CONSIGNE
Pouvez-vous transcrire à l'identique le passage du texte ci-dessous sur le massacre de Maillé, en commençant à « Le matin du » et en terminant à « enfants, animaux domestiques. » ?

─── TEXTE FOURNI ───

Le matin du 25 août 1944, tandis que Paris est sur le point d’être libéré, des soldats allemands encerclent le petit village
de Maillé. Pendant un peu plus
de deux heures, la soldatesque se déchaîne. Sur les 500 habitants, 124 seront tués, par balles, à la baïonnette ou par le feu.
A midi, tout est fini, mais des sentinelles bloquent les accès et empêchent d’éventuels secours d’arriver. Une pièce d’artillerie
de 88mm est déployée sur une hauteur et pilonne le village. Dans la nuit, des coups
de feu sont tirés contre le village par des convois militaires allemands qui circulent à proximité.
Entre les incendies et le bombardement, cinquante-deux des soixante maisons que compte le village sont détruites ou gravement endommagées. Les âges des victimes vont
de trois mois à 89 ans. Les soldats allemands ont tué tout ce qui passait à leur portée: hommes, femmes, enfants, animaux domestiques.
Comment expliquer
Maillé?
Qui est responsable? La justice allemande, par le biais du procureur
de Dortmund Ulrich Maass, a ouvert une enquête en 2004, car en Allemagne, les crimes du IIIe Reich ont été déclarés imprescriptibles. S’il ne fait aujourd’hui plus guère
de doute que parmi les assassins, on comptait des éléments
de la 17e division
de panzergrenadiers SS Götz von Berlichingen, si un certain Gustav Schlüter (l’orthographe
de son nom varie) semble avoir joué un grand rôle dans cette triste affaire, la vérité sur les circonstances du
massacre de Maillé seront-elles jamais connues?
Ce que l’on en sait avec précision se résume aux témoignages bouleversants des rescapés qui décrivent un calvaire, des soldats déchaînés tuant
de sang-froid. L’historien Sébastien Chevereau, responsable
de la Maison du souvenir
de Maillé, le déclarait devant les caméras d’Arte:
«Tous les enfants
de Maillé ont été tués à bout portant. Il n’y a pas eu
de fusillés à
Maillé, ce qui rajoute encore à l’horreur. Toutes les personnes, à
Maillé, ont été tuées les yeux dans les yeux.»

─── DONNÉES SOURCES ───

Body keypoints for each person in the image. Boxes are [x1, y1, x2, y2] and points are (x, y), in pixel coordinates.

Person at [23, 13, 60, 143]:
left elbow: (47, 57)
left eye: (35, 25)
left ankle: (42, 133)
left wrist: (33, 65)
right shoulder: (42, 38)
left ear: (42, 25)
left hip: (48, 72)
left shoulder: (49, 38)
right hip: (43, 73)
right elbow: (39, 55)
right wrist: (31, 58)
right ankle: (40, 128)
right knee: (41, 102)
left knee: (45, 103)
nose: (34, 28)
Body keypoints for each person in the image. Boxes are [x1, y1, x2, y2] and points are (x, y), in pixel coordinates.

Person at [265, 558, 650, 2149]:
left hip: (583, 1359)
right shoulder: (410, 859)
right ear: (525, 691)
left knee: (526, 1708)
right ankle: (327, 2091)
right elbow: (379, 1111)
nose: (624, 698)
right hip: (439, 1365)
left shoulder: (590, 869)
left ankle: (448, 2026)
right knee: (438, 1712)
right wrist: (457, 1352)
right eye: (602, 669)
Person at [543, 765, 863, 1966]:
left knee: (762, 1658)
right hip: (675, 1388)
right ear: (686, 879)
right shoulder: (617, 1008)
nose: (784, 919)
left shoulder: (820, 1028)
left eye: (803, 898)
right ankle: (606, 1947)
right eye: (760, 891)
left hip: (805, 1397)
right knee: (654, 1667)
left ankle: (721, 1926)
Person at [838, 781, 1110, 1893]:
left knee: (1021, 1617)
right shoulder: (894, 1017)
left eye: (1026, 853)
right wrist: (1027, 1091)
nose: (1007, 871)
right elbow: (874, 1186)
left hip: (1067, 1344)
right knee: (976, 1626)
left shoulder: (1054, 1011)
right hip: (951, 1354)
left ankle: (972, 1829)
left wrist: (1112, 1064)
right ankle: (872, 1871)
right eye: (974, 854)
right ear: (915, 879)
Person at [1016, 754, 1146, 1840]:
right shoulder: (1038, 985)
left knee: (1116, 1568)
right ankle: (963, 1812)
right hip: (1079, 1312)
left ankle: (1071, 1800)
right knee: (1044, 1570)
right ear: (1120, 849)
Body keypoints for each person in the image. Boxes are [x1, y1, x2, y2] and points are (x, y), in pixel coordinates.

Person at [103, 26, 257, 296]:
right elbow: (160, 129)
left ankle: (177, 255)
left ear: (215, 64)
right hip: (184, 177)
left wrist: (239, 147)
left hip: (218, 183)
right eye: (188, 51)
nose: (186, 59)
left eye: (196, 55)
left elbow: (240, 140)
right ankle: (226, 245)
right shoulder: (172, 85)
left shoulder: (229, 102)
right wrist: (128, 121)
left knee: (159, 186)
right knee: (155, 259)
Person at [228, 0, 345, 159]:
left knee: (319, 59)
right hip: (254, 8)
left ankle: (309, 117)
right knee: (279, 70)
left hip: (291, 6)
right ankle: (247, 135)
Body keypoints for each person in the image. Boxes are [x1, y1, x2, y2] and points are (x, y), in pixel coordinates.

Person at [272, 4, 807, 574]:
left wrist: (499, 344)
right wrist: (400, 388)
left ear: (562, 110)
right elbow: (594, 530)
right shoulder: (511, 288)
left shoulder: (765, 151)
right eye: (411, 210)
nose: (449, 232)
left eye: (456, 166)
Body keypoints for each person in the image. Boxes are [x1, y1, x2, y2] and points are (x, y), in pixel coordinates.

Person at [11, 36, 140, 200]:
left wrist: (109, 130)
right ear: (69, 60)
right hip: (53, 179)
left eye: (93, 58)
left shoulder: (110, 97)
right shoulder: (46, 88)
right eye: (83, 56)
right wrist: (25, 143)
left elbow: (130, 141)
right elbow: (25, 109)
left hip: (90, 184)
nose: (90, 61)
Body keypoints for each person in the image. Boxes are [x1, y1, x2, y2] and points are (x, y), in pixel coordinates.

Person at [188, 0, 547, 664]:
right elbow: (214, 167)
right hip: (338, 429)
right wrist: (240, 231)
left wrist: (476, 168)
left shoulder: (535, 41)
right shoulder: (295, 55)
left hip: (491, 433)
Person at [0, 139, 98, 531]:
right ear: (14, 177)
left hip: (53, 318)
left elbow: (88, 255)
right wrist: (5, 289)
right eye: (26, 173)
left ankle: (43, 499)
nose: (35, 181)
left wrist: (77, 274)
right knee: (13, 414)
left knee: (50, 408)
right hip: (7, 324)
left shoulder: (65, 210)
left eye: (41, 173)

───

ZONE DE RÉPONSE
Le matin du 25 août 1944, tandis que Paris est sur le point d’être libéré, des soldats allemands encerclent le petit village
de Maillé. Pendant un peu plus
de deux heures, la soldatesque se déchaîne. Sur les 500 habitants, 124 seront tués, par balles, à la baïonnette ou par le feu.
A midi, tout est fini, mais des sentinelles bloquent les accès et empêchent d’éventuels secours d’arriver. Une pièce d’artillerie
de 88mm est déployée sur une hauteur et pilonne le village. Dans la nuit, des coups
de feu sont tirés contre le village par des convois militaires allemands qui circulent à proximité.
Entre les incendies et le bombardement, cinquante-deux des soixante maisons que compte le village sont détruites ou gravement endommagées. Les âges des victimes vont
de trois mois à 89 ans. Les soldats allemands ont tué tout ce qui passait à leur portée: hommes, femmes, enfants, animaux domestiques.